Vier kleine Rembrandts in Leiden

Hoe hebben we het nu: vier zintuigen? Het zijn er toch vijf? Dat klopt: zicht, gevoel, gehoor, reuk en smaak. Museum De Lakenhal in Leiden toont er vier. Van stadgenoot Rembrandt. De eerste vier, want de ‘smaak’ is spoorloos.

Rembrandt maakt ze rond zijn achttiende levensjaar (1624-’25) wanneer hij in Leiden woont en werkt. De brillenverkoper [zicht, zie foto hierboven] wordt in 2012 door De Lakenhal aangekocht. De andere drie bevinden zich in The Leiden Collection (New York), de privéverzameling van het echtpaar Kaplan: De operatie (gevoel), De drie zangers (gehoor) en De flauwgevallen patiënt (reuk) dat het als laatste koopt, in 2015. Het is het eerste schilderij met Rembrandts signatuur: RHF (Rembrandt Harmenszoon Fecit).

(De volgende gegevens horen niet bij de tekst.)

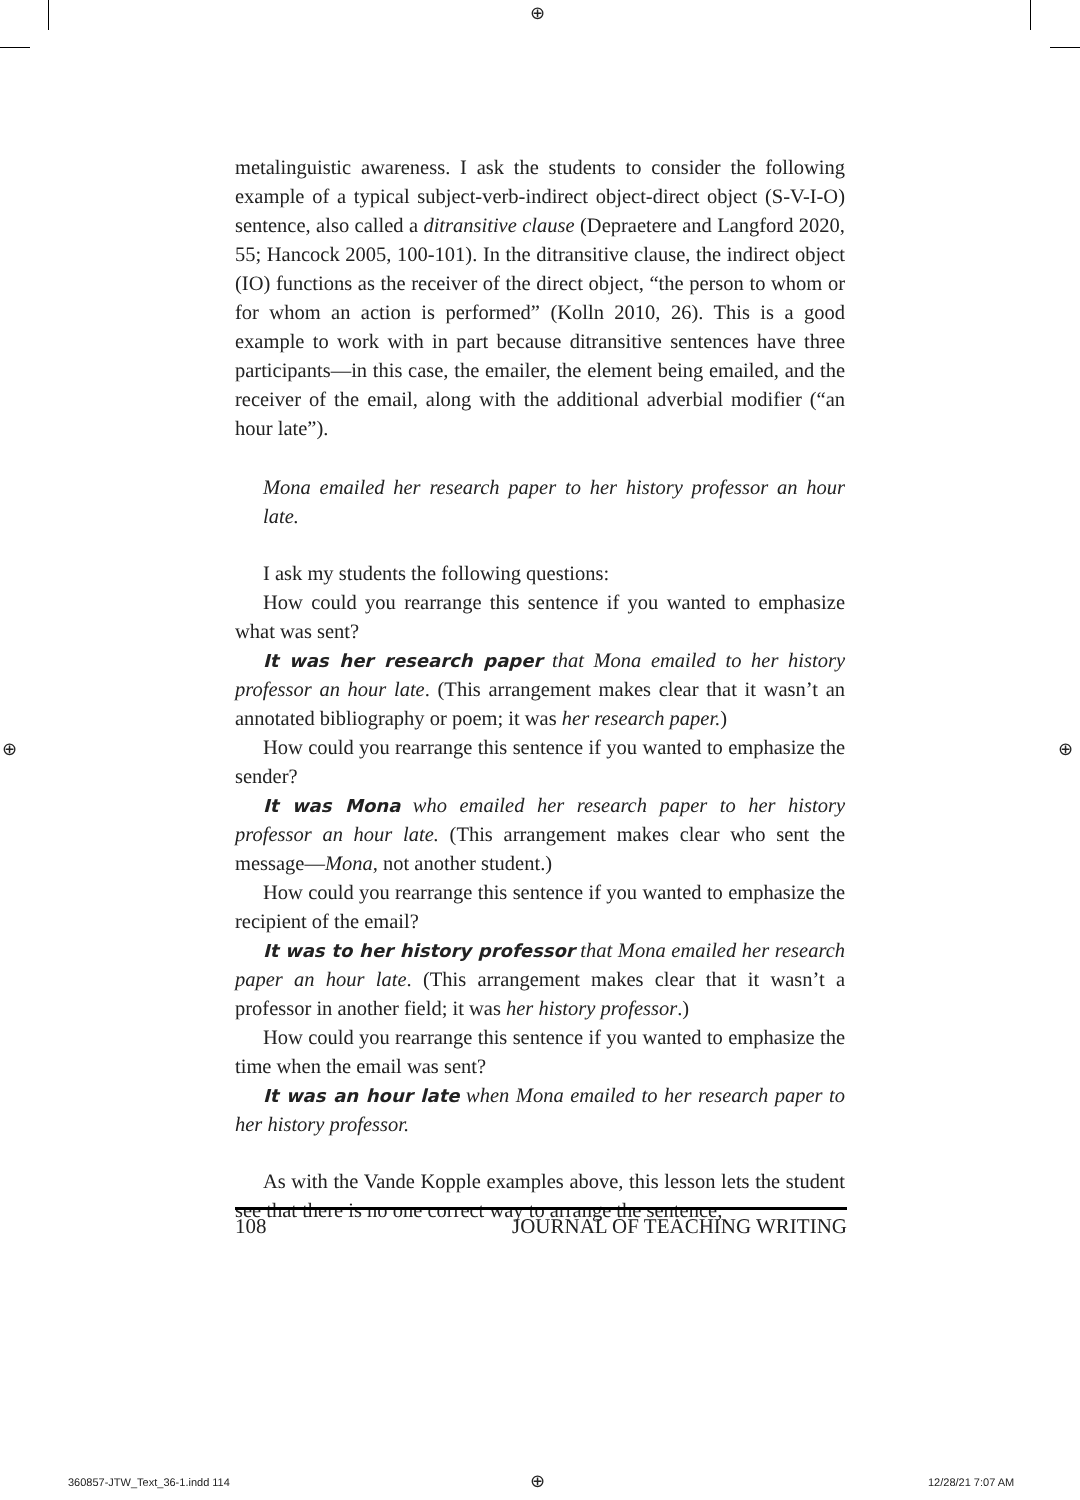⊕
metalinguistic awareness. I ask the students to consider the following example of a typical subject-verb-indirect object-direct object (S-V-I-O) sentence, also called a ditransitive clause (Depraetere and Langford 2020, 55; Hancock 2005, 100-101). In the ditransitive clause, the indirect object (IO) functions as the receiver of the direct object, “the person to whom or for whom an action is performed” (Kolln 2010, 26). This is a good example to work with in part because ditransitive sentences have three participants—in this case, the emailer, the element being emailed, and the receiver of the email, along with the additional adverbial modifier (“an hour late”).
Mona emailed her research paper to her history professor an hour late.
I ask my students the following questions:
How could you rearrange this sentence if you wanted to emphasize what was sent?
It was her research paper that Mona emailed to her history professor an hour late. (This arrangement makes clear that it wasn’t an annotated bibliography or poem; it was her research paper.)
How could you rearrange this sentence if you wanted to emphasize the sender?
It was Mona who emailed her research paper to her history professor an hour late. (This arrangement makes clear who sent the message—Mona, not another student.)
How could you rearrange this sentence if you wanted to emphasize the recipient of the email?
It was to her history professor that Mona emailed her research paper an hour late. (This arrangement makes clear that it wasn’t a professor in another field; it was her history professor.)
How could you rearrange this sentence if you wanted to emphasize the time when the email was sent?
It was an hour late when Mona emailed to her research paper to her history professor.
As with the Vande Kopple examples above, this lesson lets the student see that there is no one correct way to arrange the sentence;
108 JOURNAL OF TEACHING WRITING
⊕ ⊕
360857-JTW_Text_36-1.indd 114 ⊕ 12/28/21 7:07 AM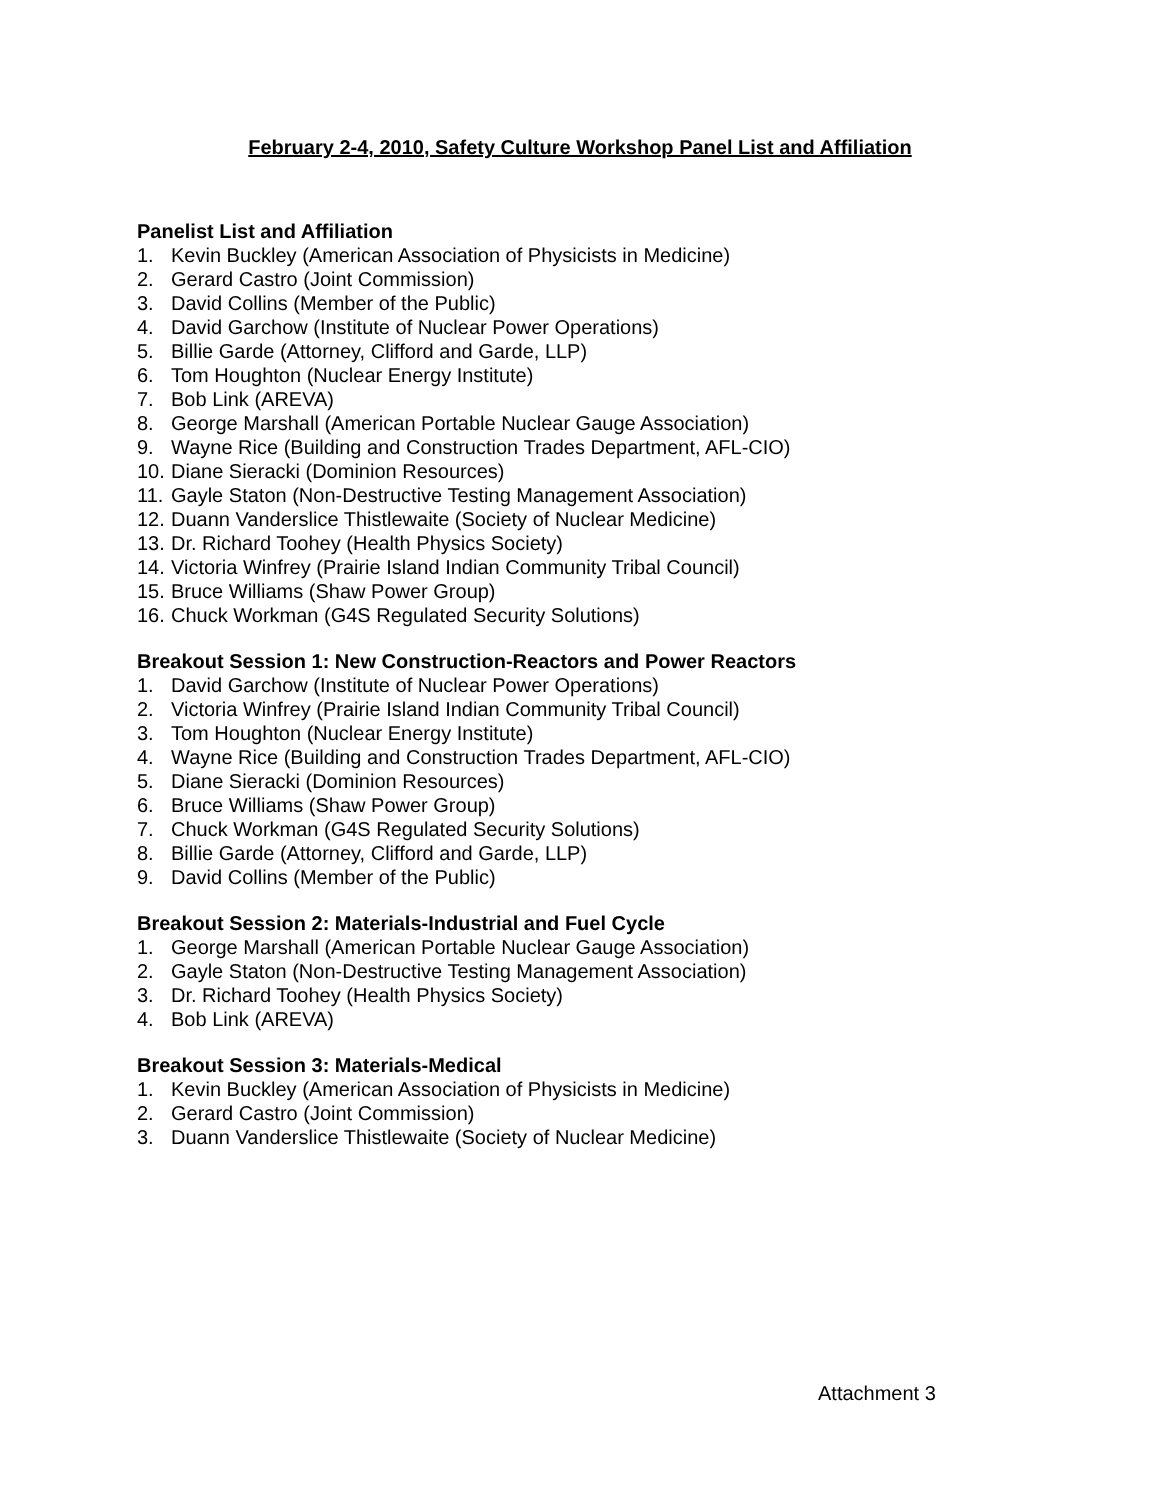February 2-4, 2010, Safety Culture Workshop Panel List and Affiliation
Panelist List and Affiliation
1. Kevin Buckley (American Association of Physicists in Medicine)
2. Gerard Castro (Joint Commission)
3. David Collins (Member of the Public)
4. David Garchow (Institute of Nuclear Power Operations)
5. Billie Garde (Attorney, Clifford and Garde, LLP)
6. Tom Houghton (Nuclear Energy Institute)
7. Bob Link (AREVA)
8. George Marshall (American Portable Nuclear Gauge Association)
9. Wayne Rice (Building and Construction Trades Department, AFL-CIO)
10. Diane Sieracki (Dominion Resources)
11. Gayle Staton (Non-Destructive Testing Management Association)
12. Duann Vanderslice Thistlewaite (Society of Nuclear Medicine)
13. Dr. Richard Toohey (Health Physics Society)
14. Victoria Winfrey (Prairie Island Indian Community Tribal Council)
15. Bruce Williams (Shaw Power Group)
16. Chuck Workman (G4S Regulated Security Solutions)
Breakout Session 1: New Construction-Reactors and Power Reactors
1. David Garchow (Institute of Nuclear Power Operations)
2. Victoria Winfrey (Prairie Island Indian Community Tribal Council)
3. Tom Houghton (Nuclear Energy Institute)
4. Wayne Rice (Building and Construction Trades Department, AFL-CIO)
5. Diane Sieracki (Dominion Resources)
6. Bruce Williams (Shaw Power Group)
7. Chuck Workman (G4S Regulated Security Solutions)
8. Billie Garde (Attorney, Clifford and Garde, LLP)
9. David Collins (Member of the Public)
Breakout Session 2: Materials-Industrial and Fuel Cycle
1. George Marshall (American Portable Nuclear Gauge Association)
2. Gayle Staton (Non-Destructive Testing Management Association)
3. Dr. Richard Toohey (Health Physics Society)
4. Bob Link (AREVA)
Breakout Session 3: Materials-Medical
1. Kevin Buckley (American Association of Physicists in Medicine)
2. Gerard Castro (Joint Commission)
3. Duann Vanderslice Thistlewaite (Society of Nuclear Medicine)
Attachment 3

De vier kleine schilderijen zijn eerder te zien geweest in het Rembrandthuis in Amsterdam (2016-’17). Nu vormen ze de opmaat voor de viering van het honderdvijftigjarig bestaan van De Lakenhal en zijn er honderdvijftig dagen te zien. In één zaal in het hart van het museum, bij de vaste collectie in de buurt.

Alledaagse scènes in eenzelfde opzet
Het zijn alledaagse scènes in felle kleuren, onder andere opvallend roze. Vernieuwend ook, weg van de beeldtradities en personificaties uit die tijd, pasteus (dik) en voor een jonge kunstenaar trefzeker geschilderd. Rembrandt experimenteert al met licht-donkereffecten (clair-obscur), realisme en dramatische emoties, de barokschilderkunst eigen. Waar hij dat allemaal vandaan heeft, is ook te zien in werk van zijn leermeesters en collega’s dat in dezelfde zaal hangt. En waar het toe leidde ook, in enkele schilderijen van leerlingen.

Het clair-obscur bijvoorbeeld vinden we terug op De Onderwereld met de boot van Charon (ca. 1620) van Rembrandts eerste leraar, Jacob van Swanenburgh. Die roze kleur op Lezende oude vrouw (ca. 1625-’26) van Rembrandts vriend en collega Jan Lievens, die waarschijnlijk ook is afgebeeld op de Drie zangers en Musicerend gezelschap. De kleur roze is trouwens ook gekozen voor de ondergrond waarop de schilderijtjes hangen.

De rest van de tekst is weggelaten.